The geo-strategic position of Ciudad Juárez at the border with the United States, is a focus of the analysis, written by Rodolfo Rubio in the article “Female migrations to and through Ciudad Juárez”. This text elaborates on the history of the role of migration and the state within the framework of binational relations between Mexico and United States, like the Bracero program which was a series of diplomatic agreements for the temporary contracts for Mexican laborers in the US in the 1940s.

The second part of the book provides a detail analysis of physical, emotional, sexual and economic dimensions of violence against women. Julia Monárrez defines violence as an intentional act of power and force with a determinate proposal, carried out by one or more persons who produce physical, mental or sexual damage, which hurts the freedom of movement or causes death of others. Acts of violence can take place likewise at home, in public or in group (234).

Violence against women is based on a comparative methodology, and the study draws a context between Chihuahua and other states like Baja California, Coahuila and Sonora.
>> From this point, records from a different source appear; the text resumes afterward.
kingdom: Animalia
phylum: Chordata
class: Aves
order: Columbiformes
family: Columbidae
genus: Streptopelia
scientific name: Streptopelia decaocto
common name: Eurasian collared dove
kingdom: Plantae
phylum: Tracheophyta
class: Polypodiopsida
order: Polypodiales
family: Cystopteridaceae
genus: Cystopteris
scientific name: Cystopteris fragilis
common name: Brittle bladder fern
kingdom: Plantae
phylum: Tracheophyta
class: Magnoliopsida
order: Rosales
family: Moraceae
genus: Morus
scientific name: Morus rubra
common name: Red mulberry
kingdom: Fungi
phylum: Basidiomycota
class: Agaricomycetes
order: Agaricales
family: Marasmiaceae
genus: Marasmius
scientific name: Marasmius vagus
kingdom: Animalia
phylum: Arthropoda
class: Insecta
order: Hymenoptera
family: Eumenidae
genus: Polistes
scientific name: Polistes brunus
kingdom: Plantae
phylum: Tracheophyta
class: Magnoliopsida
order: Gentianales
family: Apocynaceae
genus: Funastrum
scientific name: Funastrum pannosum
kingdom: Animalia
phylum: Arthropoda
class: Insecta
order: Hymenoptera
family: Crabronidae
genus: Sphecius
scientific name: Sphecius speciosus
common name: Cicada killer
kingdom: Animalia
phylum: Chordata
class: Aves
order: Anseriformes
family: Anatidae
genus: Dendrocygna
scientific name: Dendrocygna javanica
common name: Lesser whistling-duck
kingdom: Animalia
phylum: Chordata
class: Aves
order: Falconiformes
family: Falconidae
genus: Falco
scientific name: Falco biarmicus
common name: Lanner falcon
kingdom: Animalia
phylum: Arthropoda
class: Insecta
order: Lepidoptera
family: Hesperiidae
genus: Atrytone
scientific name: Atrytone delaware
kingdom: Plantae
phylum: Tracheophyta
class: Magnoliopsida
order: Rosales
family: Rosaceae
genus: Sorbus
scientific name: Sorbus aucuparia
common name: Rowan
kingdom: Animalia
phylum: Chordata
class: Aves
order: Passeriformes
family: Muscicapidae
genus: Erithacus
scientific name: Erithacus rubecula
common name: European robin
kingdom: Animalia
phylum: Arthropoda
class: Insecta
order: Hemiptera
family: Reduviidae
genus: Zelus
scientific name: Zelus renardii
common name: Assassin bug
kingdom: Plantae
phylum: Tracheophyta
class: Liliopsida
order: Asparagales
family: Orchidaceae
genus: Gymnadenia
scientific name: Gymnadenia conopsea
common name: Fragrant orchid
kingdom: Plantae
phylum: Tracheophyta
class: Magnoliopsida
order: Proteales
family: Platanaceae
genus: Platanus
César Fuentes and Rodolfo Rubio carried out a geospatial information study taking as source the National Survey on the Dynamics of the Relationships at Home (2003) and the results of a multivariate analysis indicate  the impact of social isolation of the women who live in the urban area of Chihuahua state. Here the main risk group/high-risk group of suffering violence, are women between 25 and 29 years old, and according to the authors, the couples which have medium and high salaries, shows a high risk of suffering economic and physical violence (357).

One of the most valuable contributions of this book, is the creation of a geographic information system on feminicide and insecurity. According to official data, 6,437 people were murdered between 2006 and 2010. All the statistical indicators used by César Fuentes, in the article “Public insecurity in Ciudad Juárez, Chihuahua: an approach to the violence experimented by men and women in the public space”, show how gender violence is one of the main problems in this city, and the public space is every time more and more insecure, so that 54 per cent of men and 46 per cent of women have been victims of some kind of violence.

Rodolfo Rubio provides data about the citizens’ perception of insecurity and confidence in the authorities of the cities of Culiacán in Sinaloa, Guadalajara in Jalisco, Mexicali and Tijuana in Baja California, and Chihuahua, using the Third National Survey on Insecurity (2005). He reveals that one of the characteristics of the victims, is that most of them do not report the crimes (504). This fact owes to the missing confidence in the prosecution of the justice system and the high corruption. It indicates the long road to be taken in order to limit insecurity, as the author found that just 16 per cent of women feel safe living in Ciudad Juárez.

To summarize, in my opinion, the book is an important academic effort to understand the situation of violence faced by women and girls in Ciudad Juárez, including murder and disappearance, as well as sexual and domestic violence. Moreover, the compilation offers recommendations designed to assist the Mexican State in amplifying its efforts to respect and ensure Human Rights. It’s also a huge contribution to the decision taking on the design of public politics by the government, once that the strategy taken by the President Felipe Calderón administration has shown the cost of mistaken actions in the fight against organized crime.

Social programs and the militarization of Ciudad Juárez are insufficient measures, which can't be the answer the citizens are expecting. The fight against organized gender violence and crimes requires a bigger effort in which social and political actors contribute to finding a solution, but it also requires to start working at home to eradicate gender violence. In general terms, academic research has just begun to approach the insecurity and violence problem in Mexico. That´s why this book is an important pioneer study with regard to the subject of violence against women, and further a social science approach clearly committed to contemporary societal problems.